The concept of Gas Cities is based on the effective utilisation of natural gas as feedstock, thereby maximising the value of industrial outputs. In the Gas Cities, available natural gas is converted into economically viable hydrocarbon related products and derivatives by systematically utilising the operational synergies and economies of scale arising from geographically clustered industrial units. The primary objective of Gas Cities is to maximise the economic benefit of locally produced natural gas, prior to exports, through generating mass local industry, jobs and foreign direct investment. The successful implementation of this value-added concept requires the creation of numerous public-private-partnerships (PPPs), and this is one of the reasons that we are working very closely with the relevant regional governments, ensuring that the cities will be successful in achieving these objectives.

 What edge does this joint venture give Gascities?

Crescent Petroleum is the region's oldest private-sector indigenous petroleum company, and Dana Gas is the regions' largest private sector publicly listed integrated natural gas company. Combined, the companies have over 45 years of expertise in all aspects pertaining to the oil and gas industry, and extensive experience with integrated natural gas projects. Together with our partners, Gas Cities has all the essential skills required to implement the concept.

Why did you choose Yemen as the location for your new Gas City? What will be the benefit to the country of having a Gas City?

The Gas City concept has the potential to promote significant economic activity in Yemen and bring substantial foreign investments directly into local markets, which will catalyse economic growth and encourage investment-driven developments and job placements. We believe that Yemen Gas City will help provide a focus for the Yemeni Government's plans to make optimal use of Yemen's increasing natural gas reserves by achieving maximum value generation through use in power generation and diversified local industry.

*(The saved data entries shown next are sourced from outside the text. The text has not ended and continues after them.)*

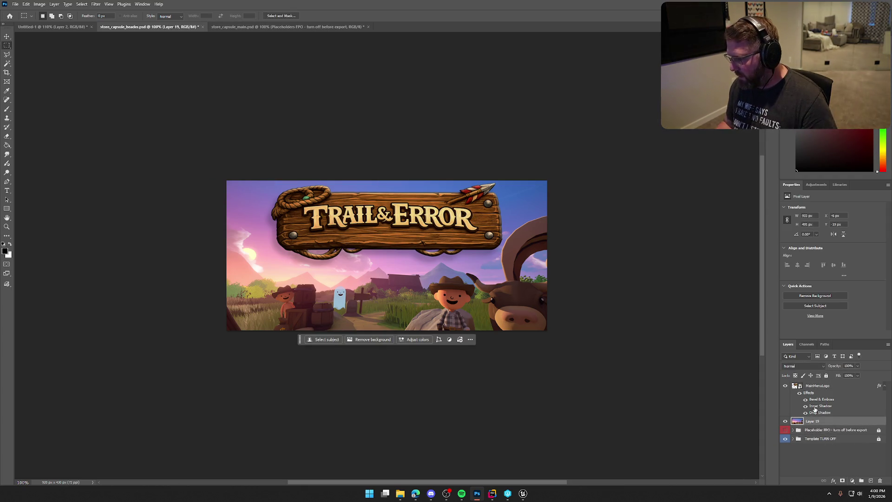
left_click(814, 392)
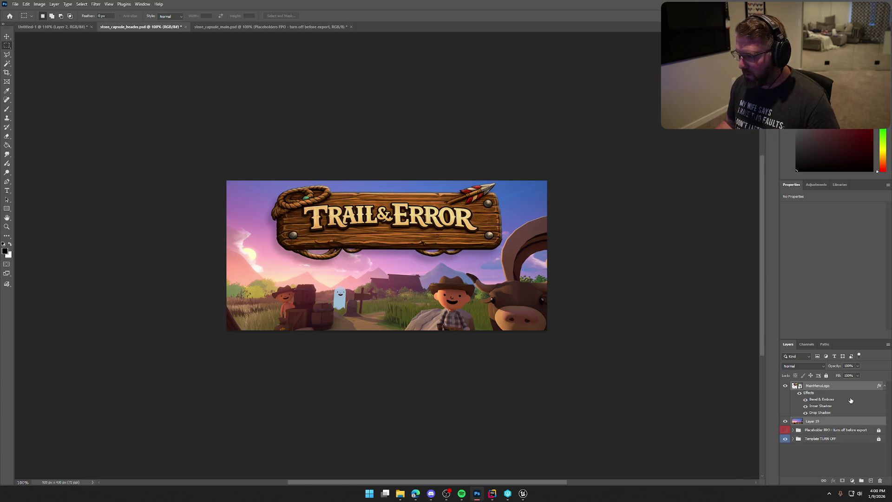
left_click(218, 26)
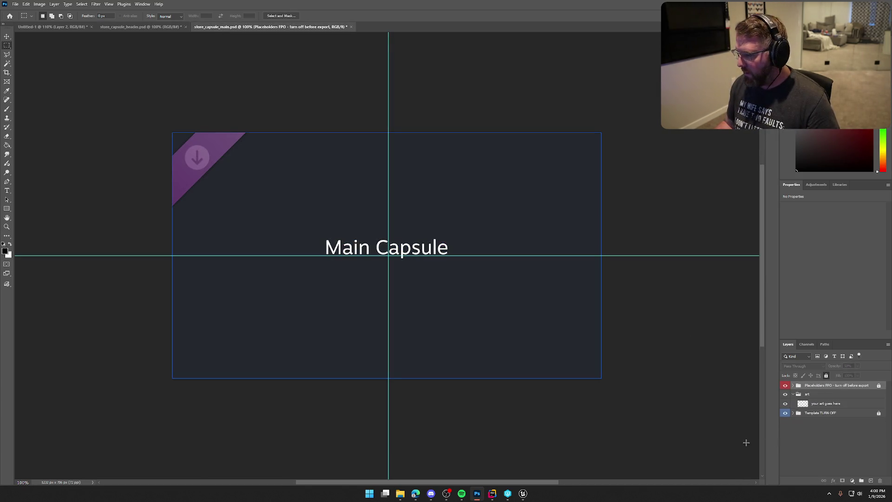
key("ctrl+v")
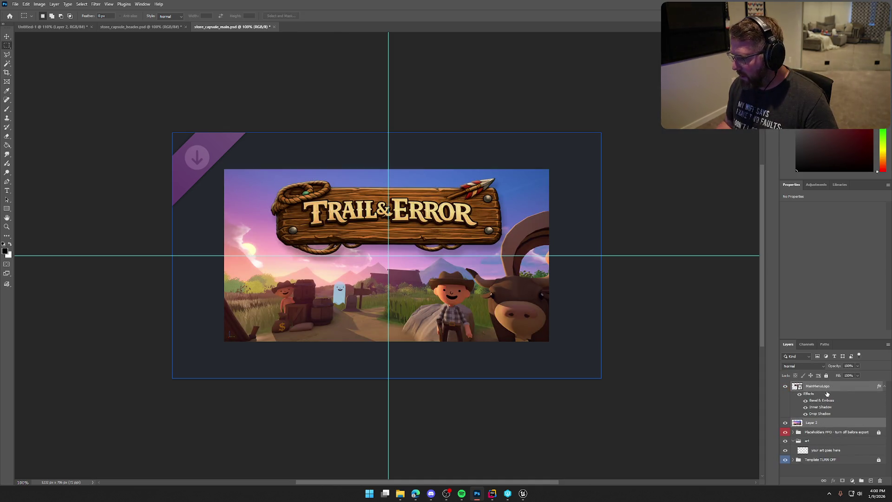
- Scale the screenshot and logo layers together to fill the main capsule
left_click(832, 424)
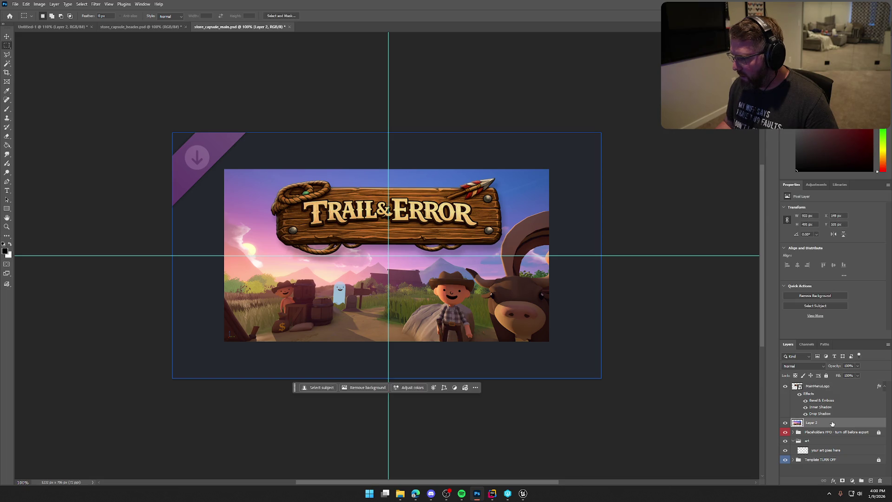
left_click(824, 387, "ctrl")
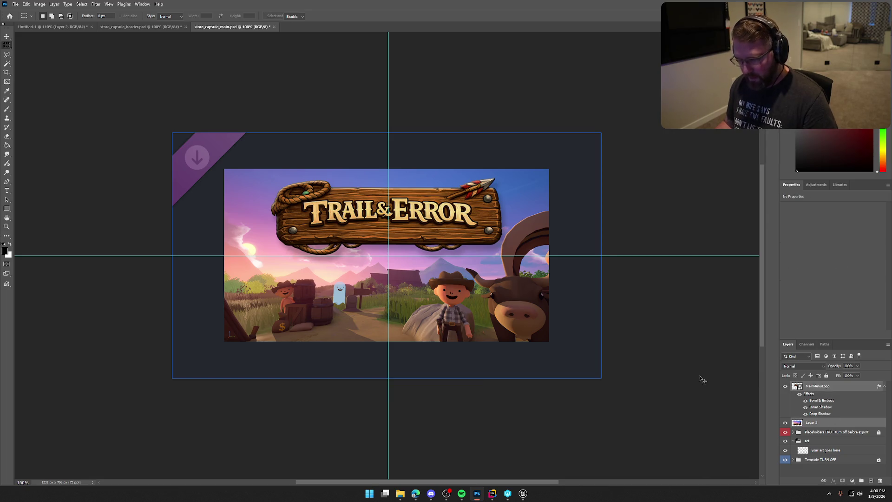
key("ctrl+t")
mouse_move(549, 342)
left_mouse_down()
mouse_move(593, 366)
mouse_move(611, 393)
left_mouse_up()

Yemen Gas City will comprise a C1 Chemistry Park containing methanol, methanol derivative and fertiliser factories; a utilities hub that will make the project completely self-sufficient for all utilities, and will provide additional power that can be utilised by the Yemen National Electricity Grid; industrial clusters with a supporting services sector; and residential and municipal developments. Yemen's markets will benefit directly from employment development opportunities in the industrial clusters, as well as from locally manufactured products distributed from the Yemen Gas City industries.

Did Crescent Petroleum's experience in Yemen influence the selection of the country as a site for a Gas City?

Crescent Petroleum was the concession holder and lead partner in exploration and production activities under a Production Sharing Agreement in Yemen in the early 1990s. The company's knowledge of local culture and use of its local relationships enabled the consortium to carry out the operation which other international companies found difficult to manage.

You have plans to build Gas Cities elsewhere in the Middle East and North Africa. Are these still going ahead?

Gas Cities is currently working on establishing a number of clusters throughout the Middle East, North Africa and South Asia (MENASA) region and advanced discussions with a number of host governments are under way. Every Gas City will be unique in its design, makeup and content because of the very different prevailing conditions on the ground in the various countries we are exploring, such as geographical location, availability of raw natural gas, the state of local industry and local regulatory frameworks.

Is having designated industry cities like Gas Cities the new way to go?

There are many benefits to having designated industry cities, not least of which is the fact that such cities allow us to cluster similar, synergistic industries and inter-connected services in a way that minimises cost, maximises efficiency and limits waste.